• _Excerpted passage_
— START —

Supporting buffers that can ignore mark requests #81

ifazk · 2019-07-20T21:53:36Z

It can sometimes be useful for buffers ignore a mark action. For example, a lexbuffer can decide that it would be inappropriate to mark at the current position because it is not a grapheme cluster boundary.

Is this a use case that the maintainers of this project would be willing to support?

ifazk · 2019-07-20T21:54:48Z

On a more technical note, as far as I understand, we would only need to make a small change to call_state in ppx_sedlex.ml. There, instead of returning a best final state, we mark the best final state and immediately backtrack. I'm trying this out in a personal fork, but I need to do a bit more testing before I can send a pull request.

pmetzger · 2019-07-22T18:09:21Z

Let us know. That said, it seems peculiar that a regular expression would mark somewhere that you're not allowed to mark. Marking is below the level of the UI after all.

ifazk · 2019-07-24T07:16:09Z

Here's an example of a situation where a regular expression would mark where you don't want it to mark. Suppose you have the regular expression leg and the utf8 encoded string for "leg̈" (in ocaml syntax that would be "leg\u{0308}"), a specially designed buffer can ignore the mark after the g because it knows that g is not at a character boundary.

pmetzger · 2019-07-26T23:25:06Z

I don't understand your example. Is the issue that you don't want to match leg when you have leg̈?

ifazk · 2019-07-26T23:29:28Z

Yes, that my issue. I don't want a match to be successful in the middle of a user-perceived character. Most people would consider g̈ to be a single character instead of two characters consisting of g and \u{0308}.

pmetzger · 2019-07-26T23:32:06Z

Okay, so that's not "supporting buffers that can ignore mark requests", that's noting a possible bug in the way the regexp engine works. Have you read the Unicode Consortium TR 18 document? I haven't looked at it recently, but what does it claim the correct behavior is supposed to be?

pmetzger · 2019-07-26T23:36:35Z

(A quick scan of TR18 seems to indicate that what you want is an implementation of 2.2.1 Grapheme Cluster Mode but I'm not sure that's precisely what you're asking for.)

— END —

• _Directions_
1. Please reproduce the stretch of the thread above on buffers ignoring mark requests from "ifazk · 2019-07-20T21:53:36Z" through "grapheme cluster boundary.".
2. Resume the discussion about buffers that ignore mark requests, going on from its last comment.

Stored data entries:

— START —

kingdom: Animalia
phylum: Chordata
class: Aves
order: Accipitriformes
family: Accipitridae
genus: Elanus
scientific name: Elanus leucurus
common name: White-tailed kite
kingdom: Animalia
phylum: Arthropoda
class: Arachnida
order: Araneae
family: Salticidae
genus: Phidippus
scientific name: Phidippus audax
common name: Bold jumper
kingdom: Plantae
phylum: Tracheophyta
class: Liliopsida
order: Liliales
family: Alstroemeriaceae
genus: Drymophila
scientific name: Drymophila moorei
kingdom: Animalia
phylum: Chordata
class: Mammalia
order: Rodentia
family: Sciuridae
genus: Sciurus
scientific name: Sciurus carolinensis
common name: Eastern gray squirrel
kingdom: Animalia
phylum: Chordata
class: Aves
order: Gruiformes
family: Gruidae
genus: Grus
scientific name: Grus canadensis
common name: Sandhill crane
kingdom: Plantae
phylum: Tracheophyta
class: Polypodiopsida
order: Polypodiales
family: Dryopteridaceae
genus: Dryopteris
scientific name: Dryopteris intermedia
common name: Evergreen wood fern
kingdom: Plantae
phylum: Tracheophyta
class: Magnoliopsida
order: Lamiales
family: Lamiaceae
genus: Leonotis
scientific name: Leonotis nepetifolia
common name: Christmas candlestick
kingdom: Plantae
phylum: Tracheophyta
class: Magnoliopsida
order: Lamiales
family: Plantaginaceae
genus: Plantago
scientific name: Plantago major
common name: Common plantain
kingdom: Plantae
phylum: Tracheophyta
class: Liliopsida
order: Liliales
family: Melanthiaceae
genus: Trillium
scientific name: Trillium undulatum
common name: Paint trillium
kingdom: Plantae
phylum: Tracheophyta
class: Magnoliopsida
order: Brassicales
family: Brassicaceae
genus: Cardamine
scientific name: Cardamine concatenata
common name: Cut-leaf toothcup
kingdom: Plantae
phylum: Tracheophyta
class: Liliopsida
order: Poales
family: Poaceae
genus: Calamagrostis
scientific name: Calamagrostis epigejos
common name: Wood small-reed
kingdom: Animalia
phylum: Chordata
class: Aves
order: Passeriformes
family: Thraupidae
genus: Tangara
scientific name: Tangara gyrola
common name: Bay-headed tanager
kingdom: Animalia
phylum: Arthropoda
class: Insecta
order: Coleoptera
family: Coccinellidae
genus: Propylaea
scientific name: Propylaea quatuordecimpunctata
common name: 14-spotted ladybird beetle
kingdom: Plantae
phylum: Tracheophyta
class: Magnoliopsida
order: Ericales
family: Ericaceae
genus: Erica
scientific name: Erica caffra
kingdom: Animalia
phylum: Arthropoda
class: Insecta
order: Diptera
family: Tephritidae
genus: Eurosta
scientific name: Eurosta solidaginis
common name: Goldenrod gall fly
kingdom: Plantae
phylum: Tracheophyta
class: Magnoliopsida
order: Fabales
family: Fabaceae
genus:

— END —

• _Answers_
1.
ifazk · 2019-07-20T21:53:36Z

It can sometimes be useful for buffers ignore a mark action. For example, a lexbuffer can decide that it would be inappropriate to mark at the current position because it is not a grapheme cluster boundary.

2.
ifazk · 2019-07-27T04:35:17Z

What I'm precisely asking for: I want backtracking to be the only way to take a semantic action.

I want sedlex to always mark when it is in a final DFA state, and always backtrack when it can no longer transition to new DFA states. The only case where we don't currently do this is when we are at a final DFA state and there are no transitions to new DFA states. In this case, we directly take a semantic action, instead of marking and then backtracking (see the code that #83 changes).

Always using backtrack to perform semantic actions, allows custom Sedlexing buffers to control the positions at which semantic actions are allowed to take place. In the case where we are at a final DFA state and there are no more transitions out of this state, a custom Sedlexing buffer can decide whether a semantic action should take place at this position, and if not, it backtrack to the last position it would have allowed a semantic action to take place.

ifazk · 2019-07-27T04:36:20Z

My personal use case for this: I have a custom Sedlexing buffer which is aware of Grapheme Cluster boundaries, and only stores marked state at code point positions which are at boundaries. If we try to mark at a position which is not a boundary, it just ignores the Sedlexing.mark.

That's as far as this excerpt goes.